How To Make: Sauerkraut

Recipes

Sauerkraut is a fermented food that is made through a process called Lacto-fermentation. As a probiotic, sauerkraut has been reported to have beneficial effects on the gut and digestive system, thanks to the presence of ‘good’ bacteria such as Lactobacillus.

Sauerkraut is seriously easy to make at home, and regardless of your experience with fermenting foods, it is very hard to go wrong.

To make sauerkraut, you will need three basic ingredients and a clean Kilner jar for storage.

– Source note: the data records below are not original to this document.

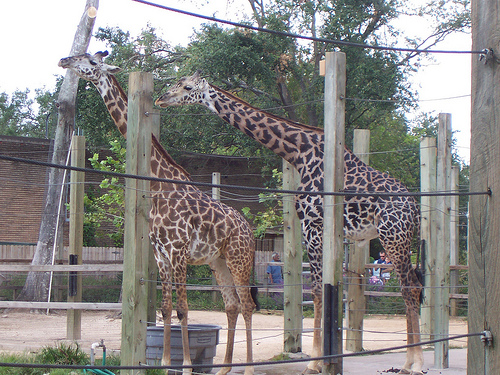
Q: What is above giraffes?
A: Sunny sky.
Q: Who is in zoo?
A: 2 giraffes.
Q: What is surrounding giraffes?
A: Fence.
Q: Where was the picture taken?
A: In zoo.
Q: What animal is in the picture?
A: A giraffe.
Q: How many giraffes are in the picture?
A: 2.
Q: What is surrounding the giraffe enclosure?
A: A fence.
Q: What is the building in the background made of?
A: Brick.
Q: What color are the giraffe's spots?
A: Brown.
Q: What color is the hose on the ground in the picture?
A: Green.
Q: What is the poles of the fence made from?
A: Wood.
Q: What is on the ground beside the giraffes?
A: A bucket.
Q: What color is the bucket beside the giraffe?
A: Gray.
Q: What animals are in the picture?
A: Giraffes.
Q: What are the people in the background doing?
A: Watching the giraffes.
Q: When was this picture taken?
A: Daytime.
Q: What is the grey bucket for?
A: Drinking water.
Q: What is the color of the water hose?
A: Green.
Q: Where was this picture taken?
A: A zoo.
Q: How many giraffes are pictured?
A: Two.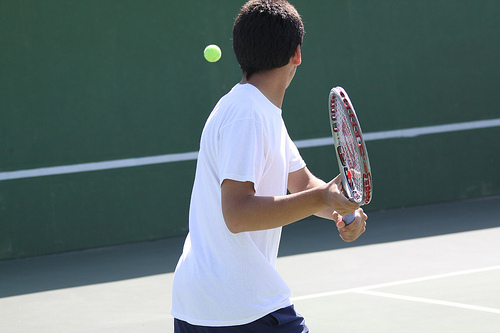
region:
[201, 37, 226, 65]
a tennis ball in the air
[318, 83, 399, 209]
a tennis racket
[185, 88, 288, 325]
a white t shirt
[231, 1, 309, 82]
the head of a person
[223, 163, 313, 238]
the arm of a person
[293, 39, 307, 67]
the ear of a person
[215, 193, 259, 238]
the elbow of a person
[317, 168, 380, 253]
hands holding a tennis racket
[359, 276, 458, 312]
the white line of a tennis court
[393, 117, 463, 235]
a tennis net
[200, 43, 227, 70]
A small green tennis ball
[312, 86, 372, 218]
A white and red tennis racket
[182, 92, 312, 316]
A white tee shirt on the man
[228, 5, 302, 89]
Short black hair on the man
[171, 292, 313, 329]
Blue shorts on the man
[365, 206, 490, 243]
Shadow of the wall on the ground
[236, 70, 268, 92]
Short neck hair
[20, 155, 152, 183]
A white line on the wall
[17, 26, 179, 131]
A large green wall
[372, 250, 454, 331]
White lines on the court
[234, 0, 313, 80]
A head of a young man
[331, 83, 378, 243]
A grey and red tennis racket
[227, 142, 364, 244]
Hands holding a tennis Racket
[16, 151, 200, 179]
A tennis rope separator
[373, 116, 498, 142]
A tennis rope separator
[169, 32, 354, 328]
A boy playing tennis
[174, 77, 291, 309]
A nice white Tshirt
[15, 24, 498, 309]
A complete tennis court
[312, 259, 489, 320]
A marked tennis field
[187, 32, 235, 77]
a yellow tennis ball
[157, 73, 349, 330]
a white tee shirt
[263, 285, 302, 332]
blue pocket of pants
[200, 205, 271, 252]
an elbow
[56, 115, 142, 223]
a white stripe on a green background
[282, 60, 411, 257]
red and silver tennis racket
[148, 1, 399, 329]
a young boy playing tennis on the wall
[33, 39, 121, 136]
a green wall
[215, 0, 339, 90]
young boy with dark brown hair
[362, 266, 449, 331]
lines on the tennis court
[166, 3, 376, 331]
Tennis player holding racquet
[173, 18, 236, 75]
A green tennis ball in the air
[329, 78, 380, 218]
Tennis racquet is red and white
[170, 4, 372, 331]
Tennis player swinging racquet to hit ball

Note: Ensure that anything that you use is properly cleaned, including your hands.

Ingredients:

  • 1 Whole white cabbage
  • 1 tbsp sea salt
  • 1 tsp juniper berries
  • 1 tsp caraway seeds

Method:

  1. Slice the cabbage into quarters and remove the thick core.
  2. Slice the cabbage into ribbons and place into a bowl.
  3. Sprinkle over the sea salt, mix together and leave for fifteen minutes.
  4. Return to the cabbage and massage it with your hands, or use the flat end of a rolling pin to knead the cabbage. It will take ten minutes of work, but you the cabbage will begin to produce a liquid.
  5. Add the juniper berries and caraway seeds.
  6. Remove the cabbage, berries and seeds and add to the Mason jar. Pour any of the liquid over the cabbage.
  7. The cabbage needs to be covered at all times, to ensure the fermentation process and to avoid mould – if there is not enough liquid to cover the cabbage you can top up with a little water. Ensure you use bottled mineral water, as opposed to water from the tap.
  8. Cover the jar with a cloth and secure with an elastic band, to ensure airflow to the sauerkraut but to keep anything unwanted out of the jar.
  9. Leave at room temperature for 7-10 days. Keep out of direct sunlight but store in a warm place if possible, to help the fermentation process.
  10. Sample the sauerkraut every day after the first 5 days. Place in the fridge with the lid sealed once you are happy with the taste.
  11. You can keep your sauerkraut in the fridge for up to 2 months, but use your common sense when it comes to determining whether your sauerkraut is good to eat after any period of time.

While fermenting foods might be new to you, it is important to remember than many cultures have been making fermented foods such as sauerkraut for hundreds of years. It is one of the easiest fermented foods to try making yourself.

The main thing to remember is that the cabbage must be covered by the brine, at all times, to prevent mould forming on the surface. In the unlikely event that you notice any mould, simply discard your batch and start from scratch. You can press down the cabbage every few days, if you are wary of the cabbage remaining submerged.

During the fermentation process, you may notice small bubbles forming around the cabbage which is simply a sign that your cabbage is in fact fermenting, as the bacteria feeds off the sugars in the cabbage and convert it into lactic acid.

Try sauerkraut in salads or sandwiches, or try our recipe for Steak, Eggs and Sauerkraut.